Um estudo publicado na revista The Lancet Public Health, nessa quinta-feira, 29, revelou que o Programa Bolsa Família (PBF) evitou, entre 2004 e 2019, mais de 700 mil mortes e oito milhões de internações hospitalares, com efeitos especialmente significativos entre crianças menores de cinco anos e idosos com mais de 70 anos. Foram examinados dados de 3.671 municípios, definidos pela qualidade adequada de registro civil e das estatísticas, representando mais de 87% da população brasileira.
“O resultado da pesquisa é muito animador, pois mostra que o Bolsa Família também é muito eficiente e traz ótimos resultados na área da saúde. Também nos mostra que as políticas sociais são fundamentais para uma população mais saudável, com o Sistema Único de Assistência Social trabalhando integrado ao Sistema Único de Saúde”, destacou o ministro do Desenvolvimento e Assistência Social, Família e Combate à Fome, Wellington Dias.
A pesquisa foi conduzida por Rômulo Paes, do Centro de Estudos Estratégicos da Fiocruz (CEE-Fiocruz), Daniella Cavalcanti, da Universidade Federal da Bahia (UFBA), Davide Rasella, da Universidade de Barcelona, e colegas. Intitulada “Efeitos do programa brasileiro de transferência condicionada de renda na saúde ao longo de 20 anos e projeções até 2030: um estudo retrospectivo de análise e modelagem”, a análise é considerada a primeira avaliação abrangente de impacto do PBF sobre mortalidade por todas as causas em todas as idades.
Para o coordenador do CEE-Fiocruz, o PBF, além de combater a pobreza, tem efeitos diretos na saúde da população brasileira. “O estudo indica a excepcional consistência e resiliência do Programa Bolsa Família, indicando que ele possui um desenho que foi sendo aperfeiçoado ao longo do tempo e que sobreviveu aos momentos críticos para a gestão pública no país”, apontou Rômulo Paes.
Um dos maiores programas de transferência de renda com condicionalidades do mundo, o Bolsa Família teve impacto expressivo na saúde da população brasileira ao longo de seus vinte anos de existência. No Brasil, avaliações anteriores também demonstraram que o PBF alcançou impactos positivos, conseguindo reduzir os riscos de doenças infantis e maternas, bem como a mortalidade por causas específicas, como HIV/Aids e tuberculose, especialmente em populações mais vulneráveis.
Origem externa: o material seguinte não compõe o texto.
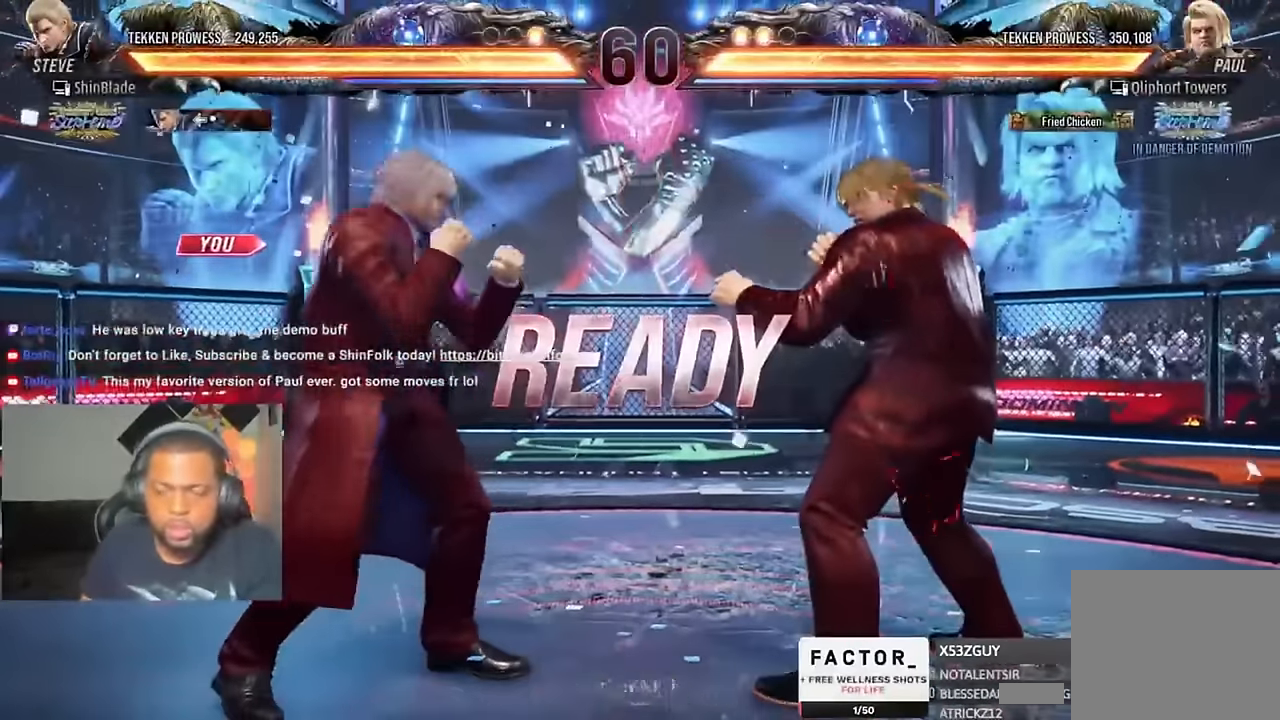
{"buttons": ["CIRCLE", "DPAD_UP", "DPAD_LEFT"], "left_stick": "center", "right_stick": "center", "events": [[100, "SQUARE", "down"], [200, "SQUARE", "up"], [233, "CIRCLE", "down"], [267, "CIRCLE", "up"], [267, "DPAD_LEFT", "down"], [300, "DPAD_LEFT", "up"], [333, "DPAD_RIGHT", "down"], [333, "DPAD_UP", "up"], [467, "DPAD_RIGHT", "up"], [467, "DPAD_UP", "down"], [500, "CIRCLE", "down"], [500, "DPAD_LEFT", "down"]]}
No entanto, nenhum outro estudo avaliou de forma abrangente a associação entre PBF e mortalidade e hospitalização, geral e estratificada por idade, nas duas décadas de existência do programa. Estudos anteriores avaliaram os efeitos do Bolsa Família na mortalidade geral em períodos mais curtos e em subpopulações específicas.
Divisor de águas
A consultora em economia e pesquisadora de pós-doutorado da UFBA, Daniella Cavalcanti, reforçou que o PBF representou um divisor de águas na proteção social brasileira, especialmente para as populações mais vulneráveis. “Nosso estudo analisou os impactos de duas décadas de implementação do programa, com foco em indicadores de saúde, como hospitalizações e mortalidade. Os resultados são contundentes: o Bolsa Família não apenas aliviou a pobreza no curto prazo, mas também contribuiu para interromper o ciclo intergeracional da pobreza, promovendo melhorias reais e sustentáveis nas condições de vida”, constatou.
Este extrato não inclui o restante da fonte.